The real problems are very different. For one, if interest rates rise too much, the US government will find it difficult to finance its enormous debt.
For another, consider again the housing bubble. Since the “growth” in the housing market was based upon artificially low interest rates rather than sound economic fundamentals, the bust was inevitable. In response to the recession precipitated by that bust, the Fed massively inflated, quadrupling the base money supply—upon which other banks may expand through the magic of fractional reserve banking and the creation of dollars out of thin air.
In other words, the Fed responded to the last recession by doing even more of the same as what caused it, only on an even greater scale.
What mainstream economists seem incapable of comprehending is that wealth does not come from a printing press.
This helps explain why we can read in the New York Time that the economy is fundamentally sound, just the same as we were repeatedly and mistakenly told prior to the housing bust that the economy was fundamentally sound.

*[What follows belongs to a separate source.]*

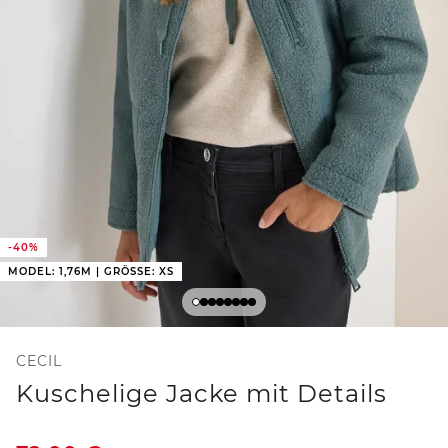
-40%
MODEL: 1,76M | GRÖSSE: XS
CECIL
Kuschelige Jacke mit Details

Among the relatively few commentators who knew better and was warning against the coming bust was Peter Schiff, CEO of Euro Pacific Capital Inc. Here’s how he recently described the US economy:
It’s a bubble. Powell doesn’t seem to understand that. He seems to think the economy is doing OK. It’s not. The economy today is in worse shape than it was before it collapsed in 2008. The Fed inflated a much bigger bubble this time than it did last time. And yes, the longer we succeed in kicking the can down the road, the greater the imbalances grow as a result of this bubble, and the more painful it is when the air comes out. And that’s what’s going to happen.
It might be wise to listen this time to those who understand how the Fed’s manipulation of interest rates distorts the economy, rather than those who succumb to the fallacies of Keynesianism, a school of thought favored by the political establishment because it breeds a class of technocrats who serve to manufacture public consent for the existence of central banking, which in turn serves the interests of the politically and financially elite at the expense of everyone else in society.